Alstom presented its Coradia iLint hydrogen fuel cell regional train at InnoTrans, the railway industry’s largest trade fair, taking place in Berlin from 20 to 23 September 2016.
Alstom is among the first railway manufacturers to develop a passenger train based on fuel cell technology. To make the deployment of the Coradia iLint as simple as possible for operators, Alstom offers a complete package, consisting of the train and maintenance, as well as also the whole hydrogen infrastructure thanks to help from partners.
The Coradia iLint fuel cell stack is the core of the system, and is supplied with hydrogen on demand; the trains are powered by an electrical traction drive. The fuel cell provides electrical energy by combining the hydrogen stored in tanks on-board with oxygen from ambient air.
High-performance Lithium-ion batteries store energy from the fuel cell system when not needed for traction or from kinetic energy of the train during electrical braking and allows supporting energy delivery during acceleration phases. They accumulate the energy not immediately used, in order to later supply it as needed. This results in a better management of the fuel consumption.
During acceleration phases, the power of the fuel cell will be mainly used to supply traction power demand by the traction inverter and the onboard systems power demand via the auxiliary converter. Additionally, during these phases power from battery will be used to boost acceleration. The level of fuel cell power depends on amplitude and duration of high power demand: short acceleration phases with limited power demand will be mainly supplied by the battery. Only during longer phases of high power demand lead to a full power operation of the fuel cell.
During phases of lower acceleration or coasting a part of the fuel cell power will be used to recharge the battery next to its power supply to the onboard systems via the auxiliary converter. If the battery is charged enough, the fuel cell is powered down to only supply the onboard systems / auxiliary converter. This will reduce hydrogen consumption.
During braking phases the fuel cells are powered down nearly completely. The traction inverter supplies the DC-link with electrical power generated from kinetic energy of the vehicle. This power is used to supply the onboard systems via the auxiliary converter. Surplus power is used to recharge the battery. It is the secondary energy production. This system has an additional consumption advantage, as it saves hydrogen. Since the energy produced, or recovered from braking, is intelligently managed, Coradia iLint matches the reach and performance of similar regional trains, but with nearly no impact on the environment.

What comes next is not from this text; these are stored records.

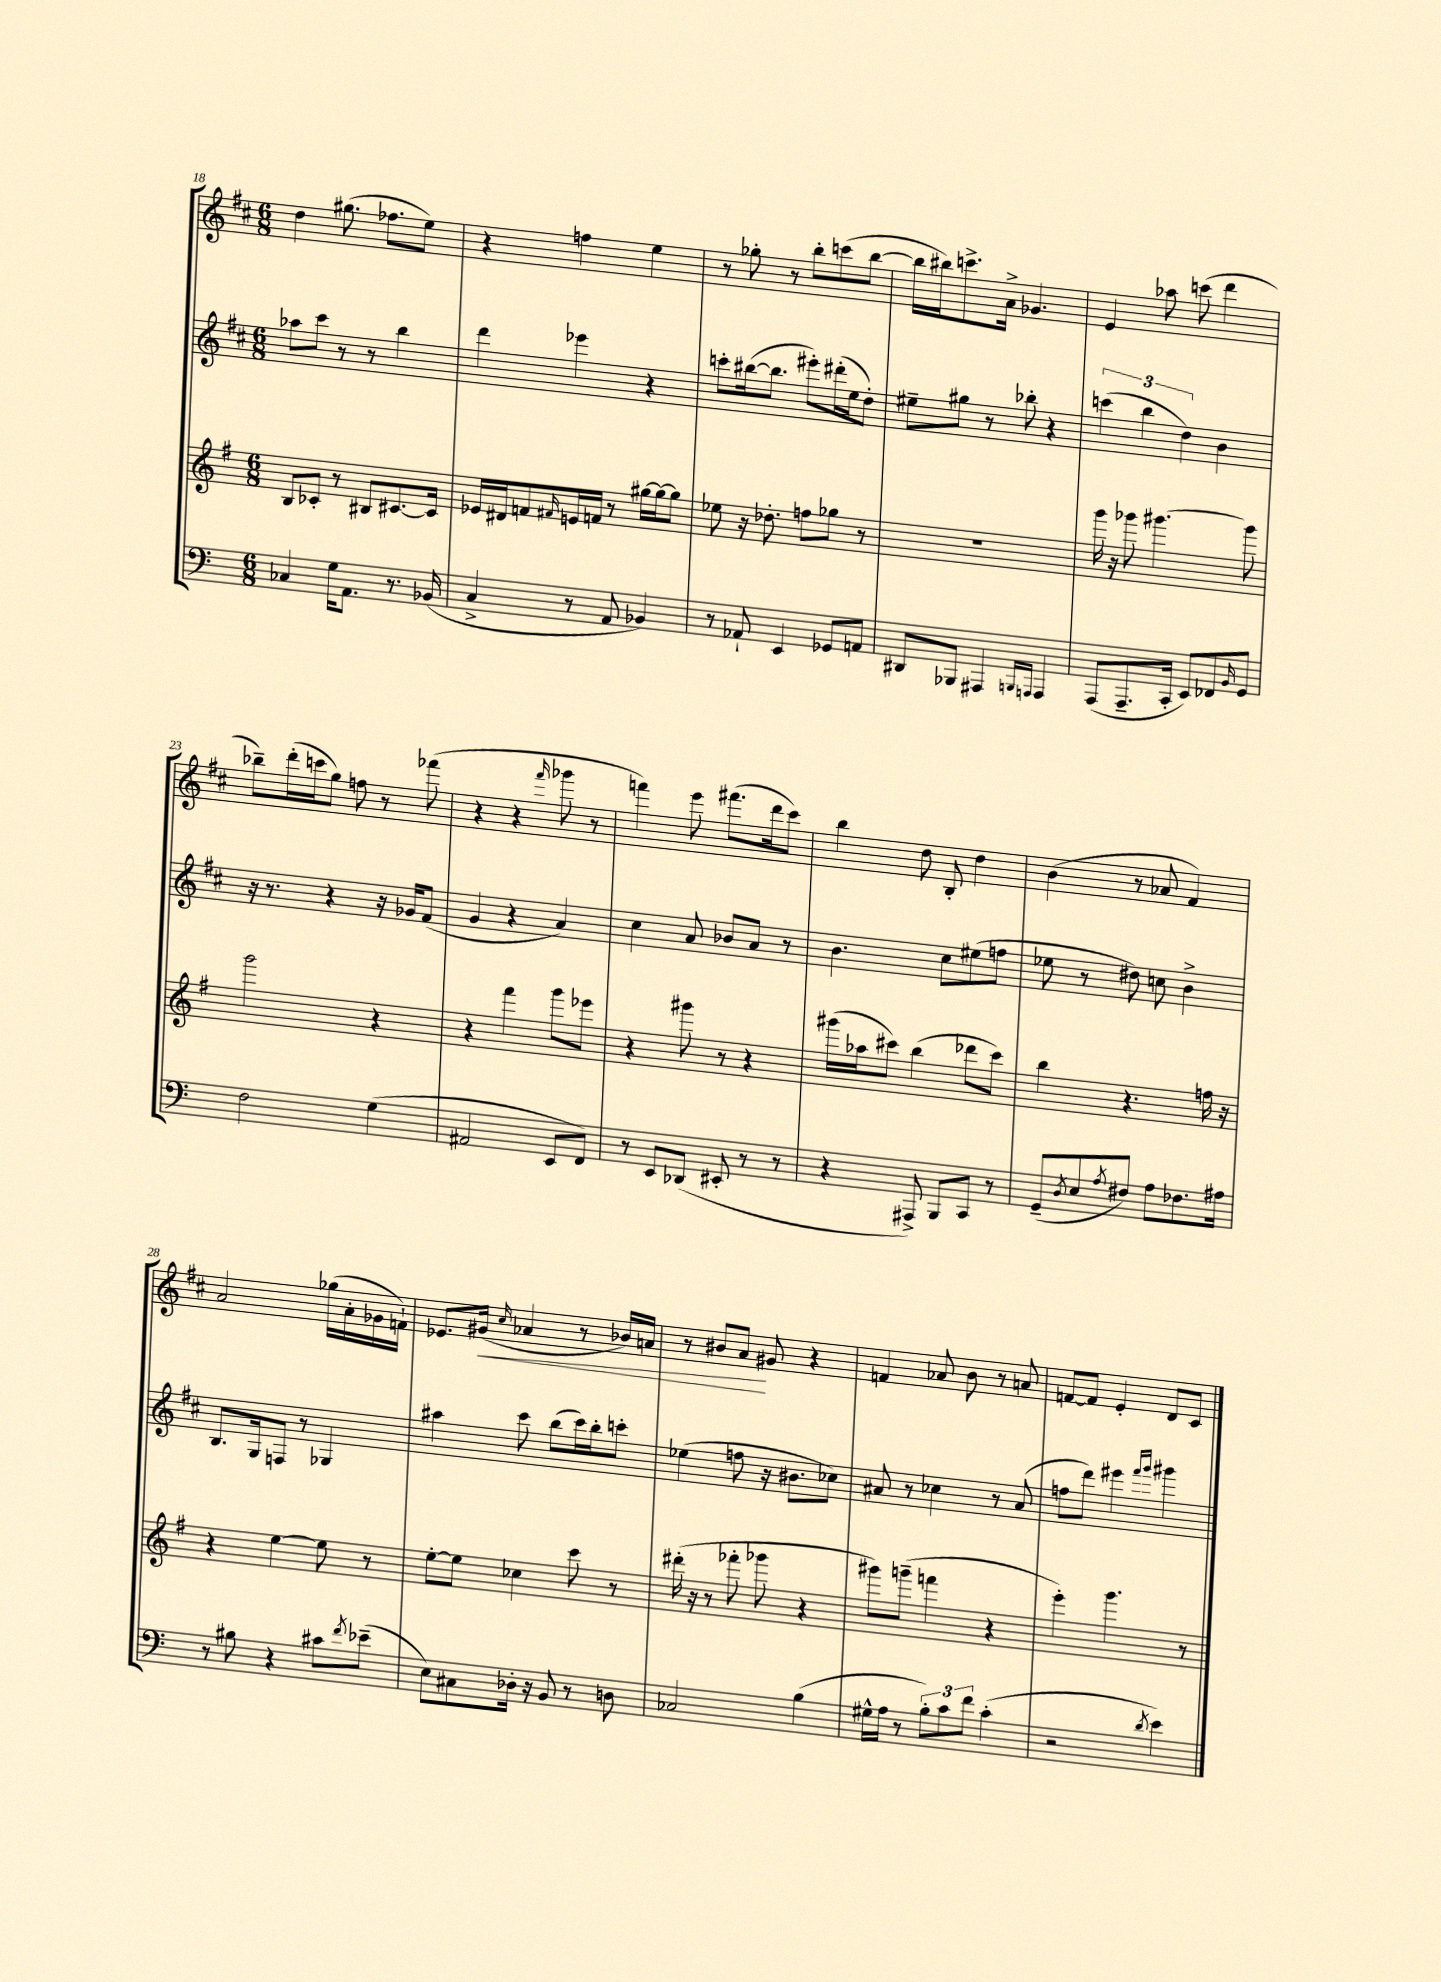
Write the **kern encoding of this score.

**kern	**kern	**kern	**kern
*staff4	*staff3	*staff2	*staff1
*clefF4	*clefG2	*clefG2	*clefG2
*k[]	*k[f#]	*k[f#c#]	*k[f#c#]
*M6/8	*M6/8	*M6/8	*M6/8
4C-	8B	8aa-	4dd
.	8c-'	8ccc#	.
16G	8r	8r	(8.gg#
8.AA	.	.	.
.	8B#	8r	.
.	.	.	8.ff-
8.r	[8.c#	4bb	.
.	.	.	8ee)
(16BB-	16c#]	.	.
=	=	=	=
4C^	16e-	4ddd	4r
.	16d#	.	.
.	8f	.	.
.	16qqf#	.	.
8r	16e	4eee-	4ff
.	16f	.	.
8AA	8r	.	.
4BB-)	[16gg#	4r	4ee
.	16gg#_	.	.
.	8gg#]	.	.
=	=	=	=
8r	8ee-	8ccc'	8r
8AA-`	16r	([16bb#	8gg-'
.	8.dd-'	8.bb#]	.
4EE	.	.	8r
.	8ff	8eee#')	8bb'
8GG-	8gg-	(16ddd#'	(8ccc
.	.	16ee	.
8AA	8r	8dd')	[8bb
=	=	=	=
8DD#	2.r	8ee#~	16bb]
.	.	.	16bb#)
8BBB-	.	8gg#	8.ccc^
4AAA#	.	8r	.
.	.	.	16a^
.	.	8bb-'	4.g-
16qqBBB	.	.	.
16qqAAA	.	.	.
4AAA	.	4r	.
=	=	=	=
(8AAA	16ggg	(6ccc	4e
.	16r	.	.
8.AAA~	8ggg-	.	.
.	.	6bb	.
.	[4.ggg#	.	8aa-
16CC'	.	.	.
.	.	6dd)	.
8EE)	.	.	(8ccc
8FF-	.	4b	4ddd
16qqBB	.	.	.
8GG	8ggg#]	.	.
=	=	=	=
2F	2ggg	16r	8bb-~)
.	.	8.r	.
.	.	.	(16ddd'
.	.	.	16ccc
.	.	4r	8gg)
.	.	.	8ff
(4G	4r	16r	8r
.	.	16g-	.
.	.	(8f#	(8fff-
=	=	=	=
2AA#	4r	4g	4r
.	4fff#	4r	4r
.	.	.	16qqfff#
8EE	8ggg	4a)	8ggg-
8FF)	8eee-	.	8r
=	=	=	=
8r	4r	4cc#	4fff)
8EE	.	.	.
(8DD-	8ggg#	8a	8eee
8EE#'	8r	8b-	(8.fff#
8r	4r	8a	.
.	.	.	16ddd
8r	.	8r	8ccc#)
=	=	=	=
4r	(16ggg#	4.b	4bb
.	16aa-	.	.
.	8ccc#)	.	.
8AAA#^)	(4bb	.	8dd
8BBB	.	8cc#	8B'
8CC	8ddd-	(8ee#	4dd
8r	8ccc#)	8ff	.
=	=	=	=
(8GG~	4bb	8ee-	(4b
8qD	.	.	.
8E	.	8r	.
8qA	.	.	.
8F#)	4.r	8dd#)	8r
8A	.	8cc	8a-
8.F-	.	4b^	4f#)
.	16ff	.	.
16A#	16r	.	.
=	=	=	=
8r	4r	8.B	2a
8B#	.	.	.
.	.	16G	.
4r	[4ee	8F	.
.	.	8r	.
8c#	8ee]	4G-	(16gg-
.	.	.	16a'
8qf	.	.	.
(8e-~	8r	.	16g-
.	.	.	16f`)
=	=	=	=
8E)	[8ee'	4aa#	8.e-
8C#	8ee]	.	.
.	.	.	(16g#
.	.	.	16qqcc#
16D-'	4cc-	8ccc#	4a-
16r	.	.	.
8BB	.	(8bb	.
8r	8ccc	16ccc#)	8r
.	.	16bb'	.
8D	8r	8ccc'	16b-)
.	.	.	16a
=	=	=	=
2C-	(16ddd#'	(4ee-	8r
.	16r	.	.
.	8r	.	8b#
.	8fff-'	8ff	8a
.	8ggg-	16r	8g#
.	.	8.b#	.
(4B	4r	.	4r
.	.	8cc-)	.
=	=	=	=
16G#^^	8ggg#)	8a#	4f
16A	.	.	.
8r	(8ggg~	8r	.
12B')	4fff	4cc-	8a-
12c	.	.	.
.	.	.	8b
12f	.	.	.
(4c'	4r	8r	8r
.	.	(8a#	8a
=	=	=	=
2r	4eee')	8ff	[8f
.	.	8ddd)	8f]
.	4.ggg	4eee#	4e'
.	.	16qqfff#	.
8qd	.	16qqggg	.
4e)	.	4ggg#	8d
.	8r	.	8c#
==	==	==	==
*-	*-	*-	*-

This launch follows the Letters-of-Intent signed in 2014 with the German Landers of Lower Saxony, North Rhine-Westphalia, Baden-Württemberg, and the Public Transportation Authorities of Hesse for the use of a new generation of emission-free train equipped with fuel cell drive.
Alstom is proud to launch a breakthrough innovation in the field of clean transportation which will complete its Coradia range of regional trains. It shows our ability to work in close collaboration with our customers and develop a train in only two years.—Henri Poupart-Lafarge, Alstom Chairman and CEO
Alstom’s Coradia range of modular regional trains has a proven service track record spanning more than 16 years. More than 2,400 trains have been sold around the world and demonstrate a high availability rate. Coradia iLint is based on the service-proven diesel train Coradia Lint 54. It will be manufactured in Salzgitter, Alstom’s largest site.
Despite numerous electrification projects in several countries, a significant part of Europe’s rail network will remain non-electrified in the long term. In many countries, the number of diesel trains in circulation is still high—more than 4,000 cars in Germany, for example.